Hükümet açısında bu ABD ziyaretinin faturası hesap ettiklerinden daha büyük olabilir. Ziyaret sonrası gelen yorumlar, bazı sistem zaaflarının görünür olmasına yol açtı.
Sosyal medyada bir yandan Trump Erdoğan’ın sandalyesini tuttu coşkusu yaşanırken, başka iki kavga patladı.
Bir tanesi uçakta Cumhurbaşkanı’na sorulan sorular kavgası. Uçakta gazetecilerin Erdoğan’a yönelttiği sorular liste halinde Faruk Bildirici’nin eline ulaştı: Bildirici, “Bu nasıl iş?” diye sordu. Cevap Ahmet Hakan’dan geldi. Soruları gazeteciler önden İletişim Başkanlığı’na veriyordu ama Hakan’ın dediğine göre sorularda bir kısıt yoktu, amaç aynı soru birden fazla sorulmasın diyeydi.
Aslında bu yeni bir uygulama değil ama İletişim Başkanı’nın değişmesinin hemen ardından, Erdoğan’ın belli ki çok önem atfettiği Amerika gazetesi sonrası sızması önemli. Acaba yeni İletişim Başkanı’ndan memnun olmayanlar mı var?

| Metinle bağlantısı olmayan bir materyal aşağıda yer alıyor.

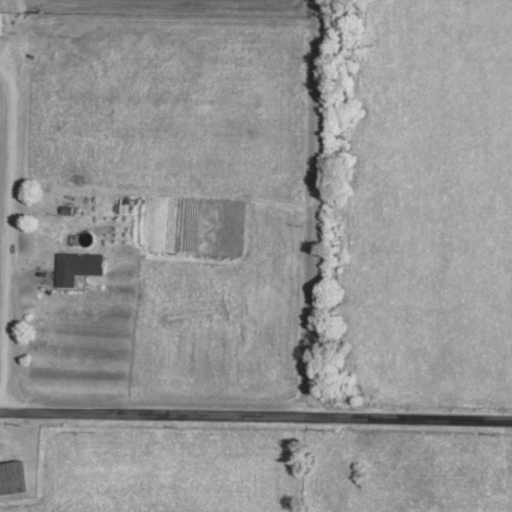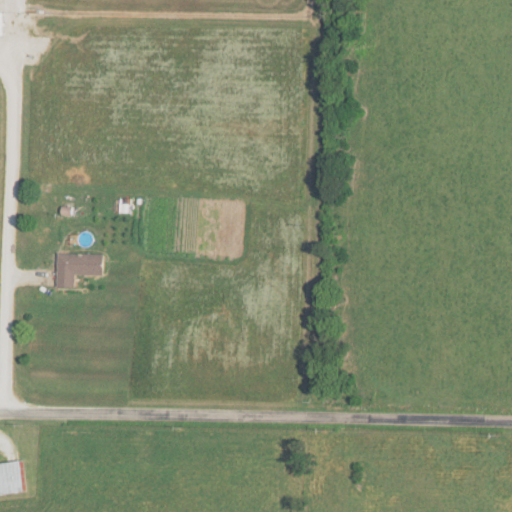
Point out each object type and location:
road: (9, 138)
building: (79, 266)
road: (4, 312)
road: (256, 416)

İktidara yakın yazar/trol ekibinin bir kısmı bu durum üzerine ayaklandı, uçağa hangi gazetecilerin alındığı, gazetecilerin kalibresi sorgulandı. “Sayın Cumhurbaşkanımız irticalen gelen soruları yanıtlayamaz mı denmek isteniyor. Bu ne hadsizlik” diye iktidara yakın isimler birbirine laf çaktı.
***
Bir diğer beklenmedik çıkış da Dışişleri Bakanı Hakan Fidan’dan geldi. Fidan yerli ve milli uçak KAAN’ın motorunun ABD’den tedarik edildiği, Kongre bu satışı bloke ettiği için yerli ve milli uçak üretiminin durdurulduğunu söyledi. Ben açıklamayı, “Hakan Fidan, Trump- Erdoğan görüşmesi sonrası hızlı sonuç beklememek gerektiğine işaret ediyor” diye başta yorumladım.

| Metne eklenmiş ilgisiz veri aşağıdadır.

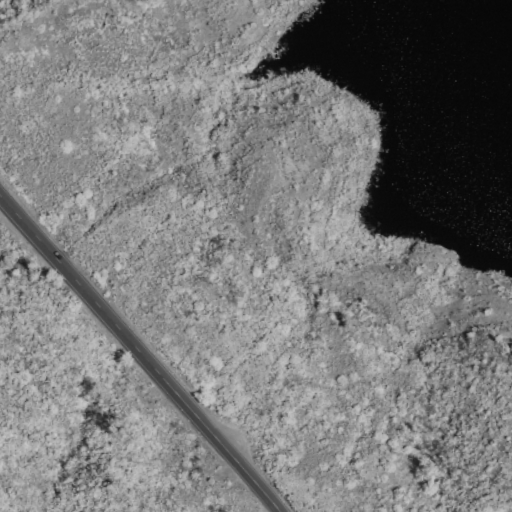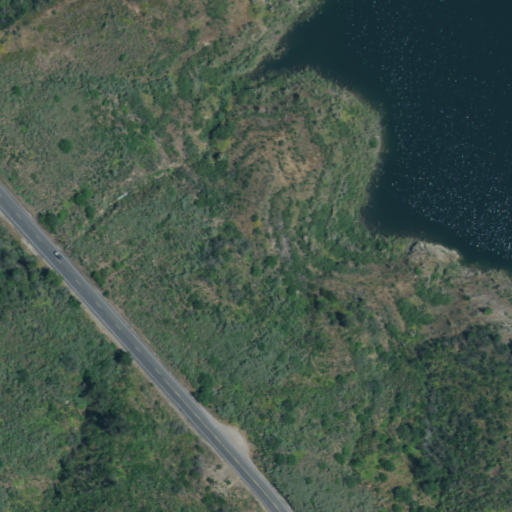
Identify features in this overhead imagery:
road: (141, 350)
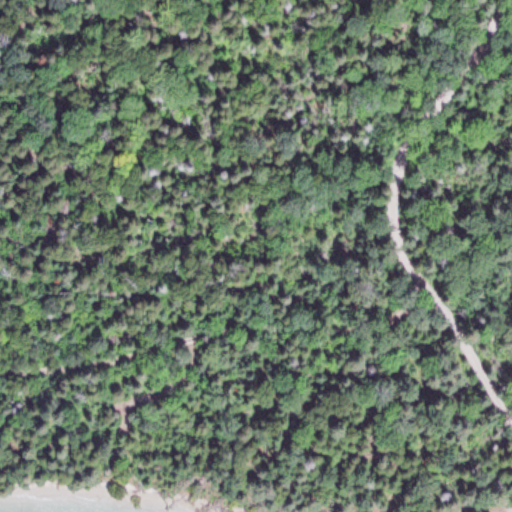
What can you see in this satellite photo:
road: (394, 214)
road: (220, 337)
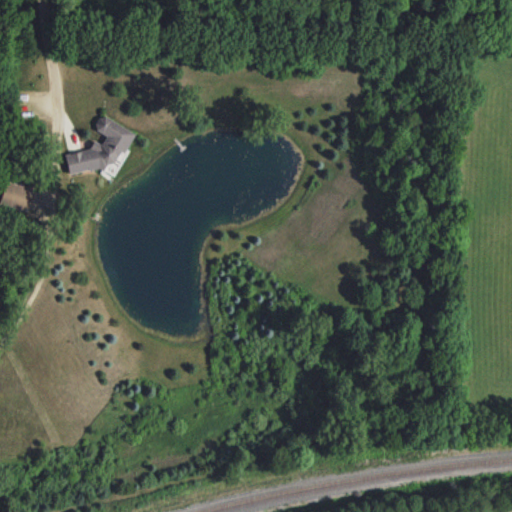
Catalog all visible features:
road: (51, 58)
building: (100, 147)
building: (16, 195)
crop: (482, 280)
railway: (313, 467)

Ancak sosyal medyada bu sefer farklı bir kalkışma yaşandı. Bu kez başka bir yazar/trol grubu, işi “KAAN üretilemiyor diyenler İsrail muhibidir, hapse atılsınlar”a kadar vardırdı.
Cumhurbaşkanlığı Savunma Sanayii Başkanı Haluk Görgün, Fidan’ı düzeltti. “Yerli motor üretiminde sona gelindi, bir gecikme söz konusu değil, üretim durmadı” dedi.
İktidar mensuplarının birbirini düzeltmesi alışık olduğumuz şey değil.
***
Türkiye’de yeni sistem, Saray sistemi… Bir yanıyla kapalı bir kutu gibi. Başat aktörleri olan bir tür oligarşi. Oligarşik yapı içinde karar alma mekanizmaları da demokratik ve şeffaf değil. Büyük ölçüde tek adama dayanıyor. Tek adama o dönem kimler yakında, karar alma süreçlerinde etkileri oluyor. İçeriden bilgi almak zor. Ama bir yöntem var: Trol/yazar takibi.
Bazı trol/yazarlar kimi siyasileri orantısız överken, zaman zaman diğerlerine “çakabilmek” için fırsat kolluyor.
Hemen herkes tüm bu gelişmelerde iktidar içi savaşların izlerini, Erdoğan sonrası döneme dair hesapları arıyor. Bu tip sistemlerin içinden sızıntı ve çatlak ses çıkması, bir tür zaafı gösterir.
Ancak Erdoğan’ın buna benzer nice badireler atlattığını da unutmamak lazım.